----- 演習用本文

ここで、図2(a)に示すように、内部導体2の厚み(d)とするとき、同軸2重モード共振器の無負荷Q(Qu)は、内部導体2の厚み(d)に応じて変化する。したがって、内部導体2の厚み(d)は、同軸2重モード共振器で必要とされる無負荷Q(Qu)に応じて、適宜最適な値に設定する必要がある。
【0014】
以上説明したように、本実施例の同軸2重モード共振器によれば、従来の半同軸共振器よりも、低姿勢化、小型化を図ることが可能となる。即ち、従来の半同軸共振器は、円柱状の内部導体を用いることが一般的であるが、円柱内部は無駄なスペースが発生する。これに対して、本実施例の同軸2重モード共振器では、平板状の内部導体2を用いることで、無駄なスペースを最小限にすることができるので、従来の半同軸共振器よりも、低姿勢化、小型化を図ることが可能となるとともに、構造が簡単であるので、低コスト化を図ることも可能となる。さらに、本実施例では、内部導体2の縦横方向の寸法を各共振周波数に合わせることで、2重縮退を可能として、小型化を図ることが可能となる。
また、前述の特許文献1に記載されている多重モードの共振器では、内導体ブロックを使用するために、低姿勢化を図ることは困難であるが、本実施例の同軸2重モード共振器によれば、平板状の内部導体2を用いることで、無駄なスペースを最小限にすることができるので、特許文献1に記載の多重モードの共振器よりも、低姿勢化を図ることが可能となる。
また、特許文献1に記載されている多重モードの共振器では、内導体ブロックは、外導体と電気的に非接触の状態で設置する必要があり、誘電体など支持されるので、内導体ブロックで生じる熱を外部に放熱することが困難である。
これに対して、本実施例の同軸2重モード共振器では、内部導体2を金属支柱3により、外部導体1に固定するようにしたので、内部導体2で生じる熱を、金属支柱3、外部導体1を介して、効率よく外部に放出することが可能である。
なお、金属支柱3の直径を大きくすれば、放熱効果が増大するが、共振器の無負荷Q(Qu)が低下し、また、金属支柱3の直径を小さくすれば放熱効果が減少するが、共振器の無負荷Q(Qu)は増加する。したがって、金属支柱3の直径は、同軸2重モード共振器で必要とされる無負荷Q(Qu)に応じて、適宜最適な値に設定する必要がある。
【0015】
[実施例2]
図6は、本発明の実施例2の同軸2重モード共振器を用いた帯域通過フィルタの概要を示す模式斜視図である。
図7は、本発明の実施例の同軸2重モード共振器を用いた帯域通過フィルタの内部構造を説明するための図であり、図6に示すフィルタにおいて、外部導体の側面部分を剥がして見た図である。
図6、図7において、1は外部導体、21,22,23は内部導体、3は金属支柱、4は入出端子、6は2重モード結合用調整ネジ、8は結合量調整用ネジ、91,92は隔壁である。
本実施例2のフィルタは、前述の実施例の同軸2重モード共振器を3段積層したことを特徴とするものである。
内部導体(21,22,23)は平面形状が四角形形状を有し、内部導体(21,22,23)は金属支柱3に、ネジなどで固定される。

----------
----- 生データ

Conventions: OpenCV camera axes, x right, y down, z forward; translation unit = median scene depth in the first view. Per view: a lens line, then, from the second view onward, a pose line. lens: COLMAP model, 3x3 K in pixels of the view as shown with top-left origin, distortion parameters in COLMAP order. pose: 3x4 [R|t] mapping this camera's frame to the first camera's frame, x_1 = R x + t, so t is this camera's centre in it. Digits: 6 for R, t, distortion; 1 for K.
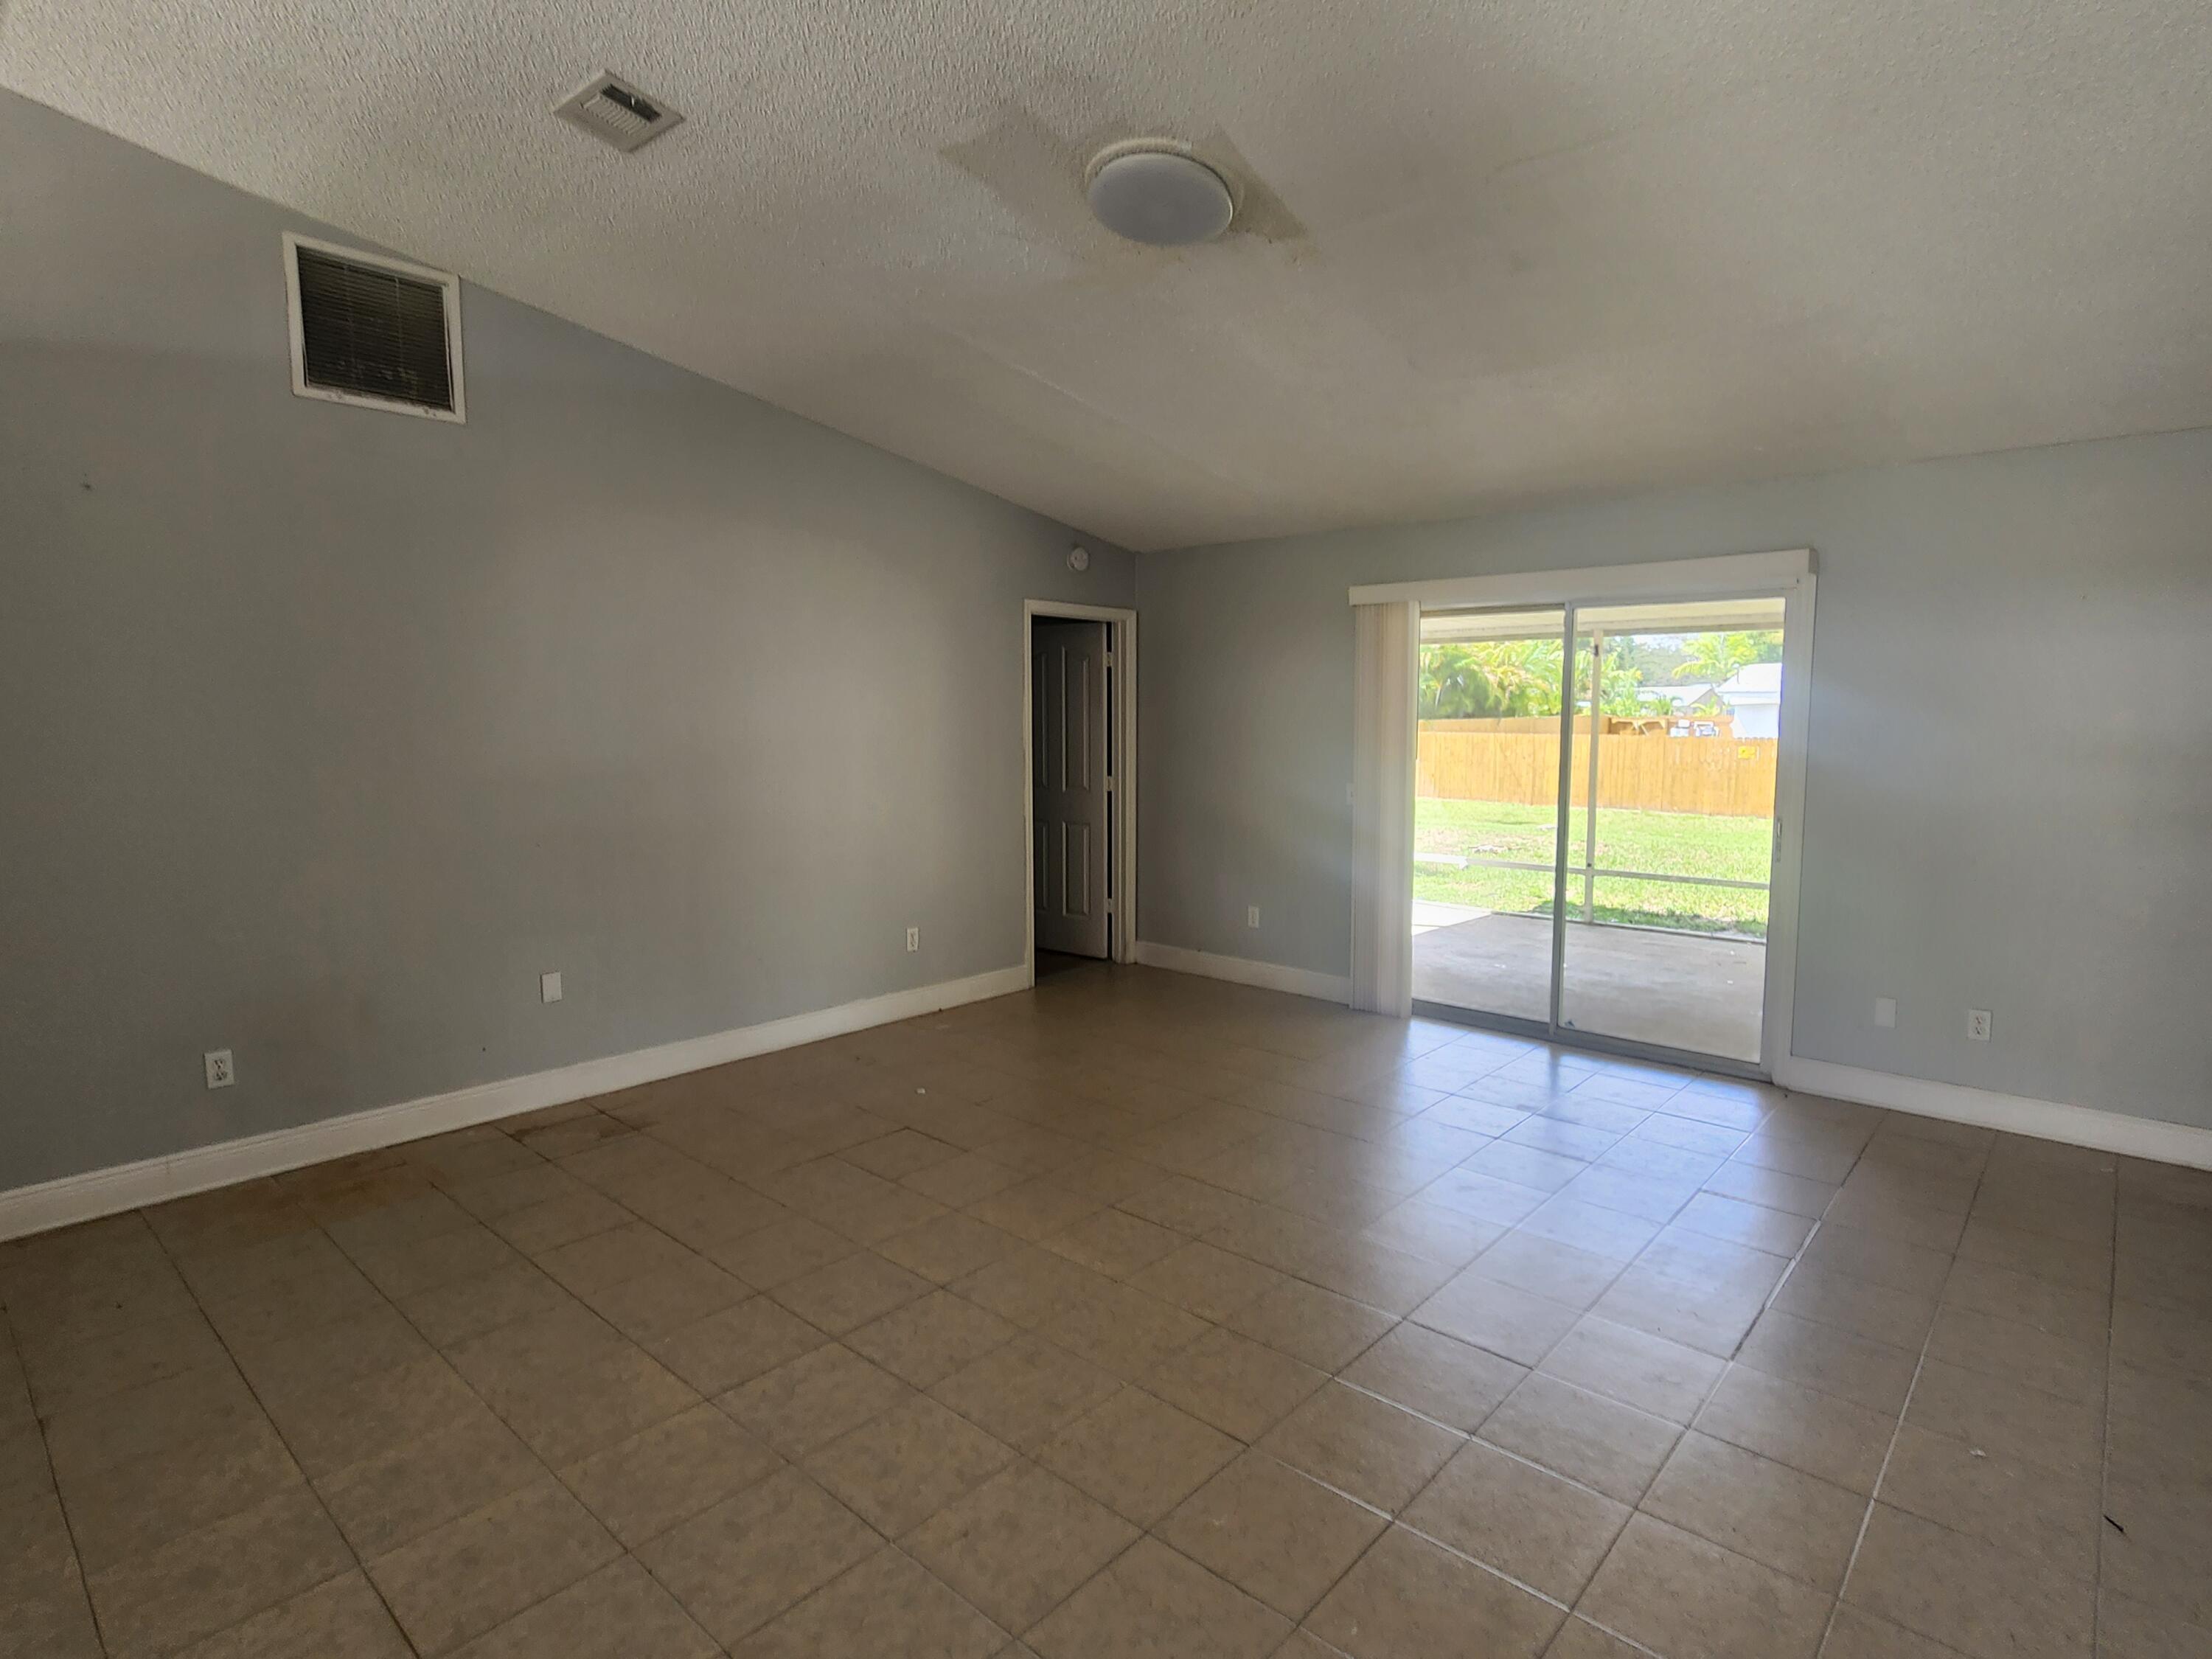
lens RADIAL K [[1140.3, 0, 1106.0], [0, 1140.3, 829.5], [0, 0, 1]] dist [-0.000797, -0.000761]
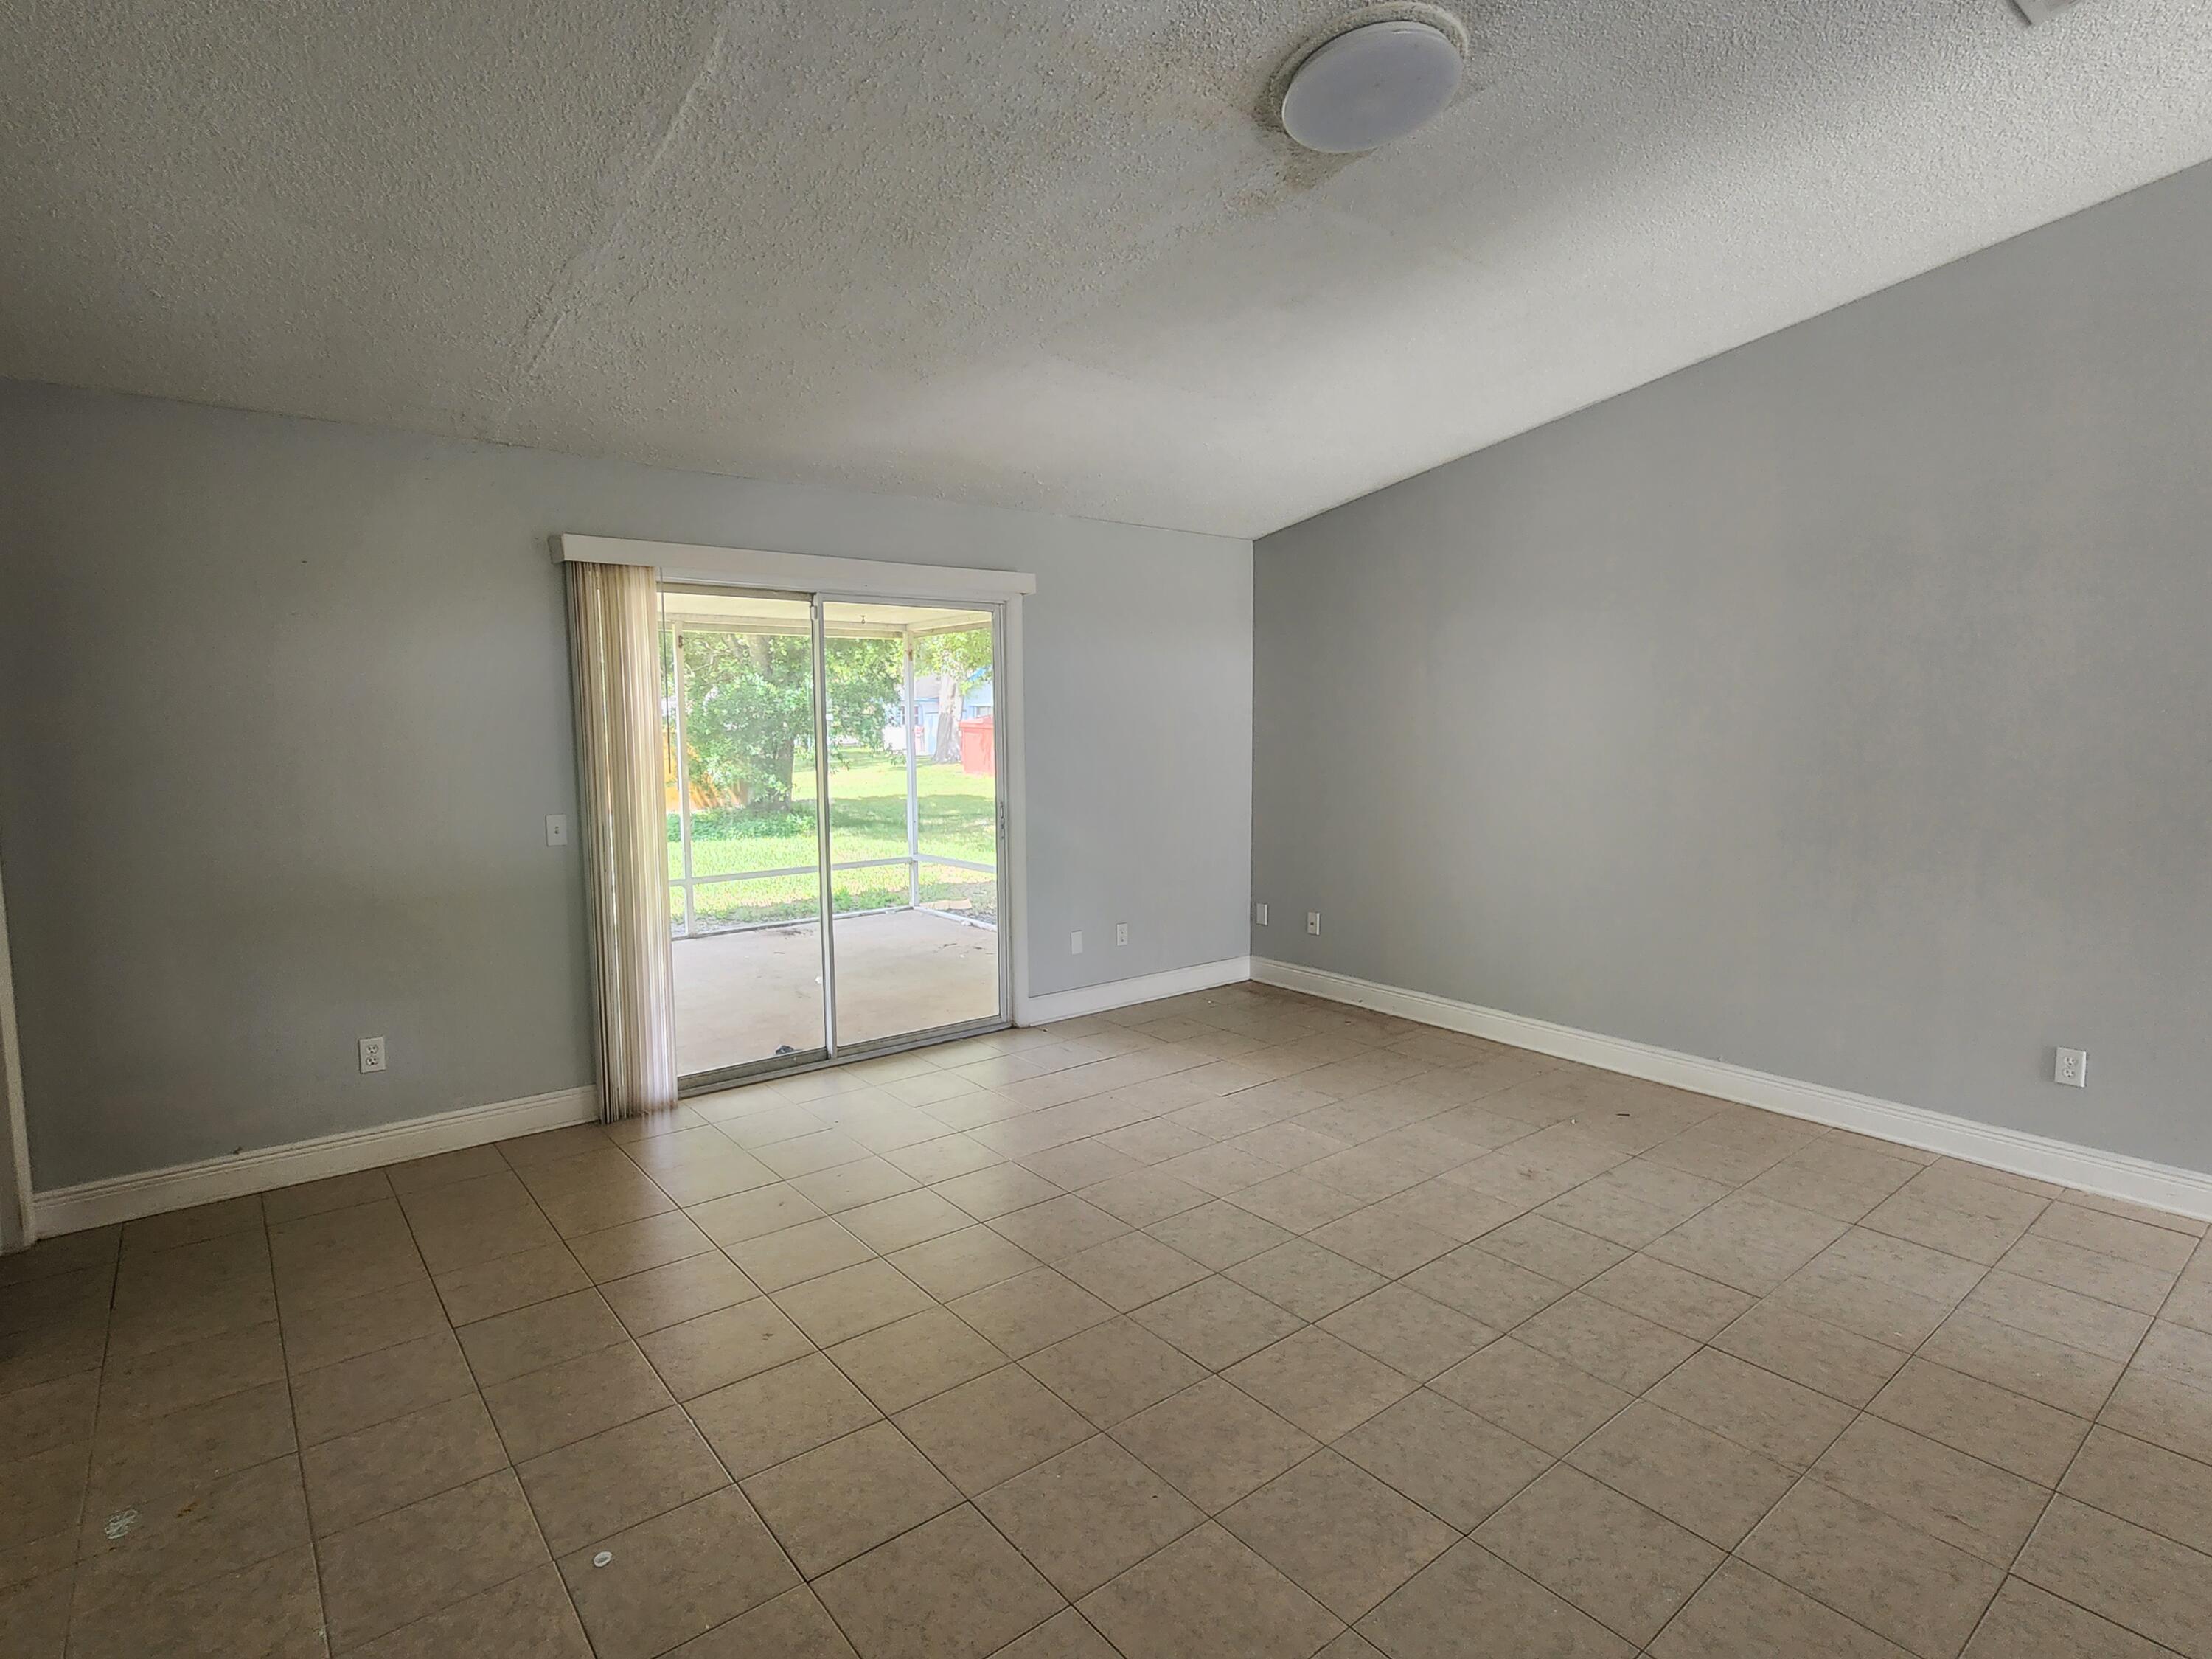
lens RADIAL K [[1140.3, 0, 1106.0], [0, 1140.3, 829.5], [0, 0, 1]] dist [-0.000797, -0.000761]
pose [[0.149057, -0.104217, 0.983321, -0.494932], [0.104247, 0.990545, 0.089181, -0.068385], [-0.983318, 0.089216, 0.158512, 0.644360]]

----------

» **演習課題**:
(1) 演習用本文によると、本実施例の同軸2重モード共振器では、内部導体2で生じる熱を効率よく外部に放出できる。その理由を1〜3文で説明しなさい。
(2) 同軸2重モード共振器についての本文を、最後の文に続けて書き継ぎなさい。
上のデータの行は、この演習では使いません。

» **課題別解答**:
(1) 内部導体2が金属支柱3によって外部導体1に固定されているからである。そのため、内部導体2で生じた熱は、金属支柱3と外部導体1を通って外部に逃がされる。

(2)
1段目の内部導体21は、外部導体1にネジなどで固定される金属支柱3により、外部導体1に固定される。2段目の内部導体22は、隔壁91にネジなどで固定される金属支柱3により、隔壁91に固定され、3段目の内部導体23は、隔壁92にネジなどで固定される金属支柱3により、隔壁92に固定される。
本実施例の帯域通過フィルタにおいて、各同軸2重モード共振器の内部導体2の、それぞれの共振モードの方向の一辺の電気長は、λo/2とされる。また、外部導体1、および、内部導体(21,22,23)は、前述の実施例1と同じ金属材料で構成される。また、本実施例でも、金属支柱3は、断面形状が円形、3角形、4角形、あるいは、多角形の金属支柱とされる。
【0016】
図8は、本発明の実施例の同軸2重モード共振器を用いた帯域通過フィルタの内部構造を説明するための図であり、1段目の同軸2重モード共振器の内部構造を説明するための図である。1段目の同軸2重モード共振器の内部構造は、前述の実施例の同軸2重モード共振器の内部構造と同じである。
図9は、本発明の実施例の同軸2重モード共振器を用いた帯域通過フィルタの内部構造を説明するための図であり、同図(a)は、2段目の同軸2重モード共振器の内部構造を、同図(b)は隔壁91を説明するための図である。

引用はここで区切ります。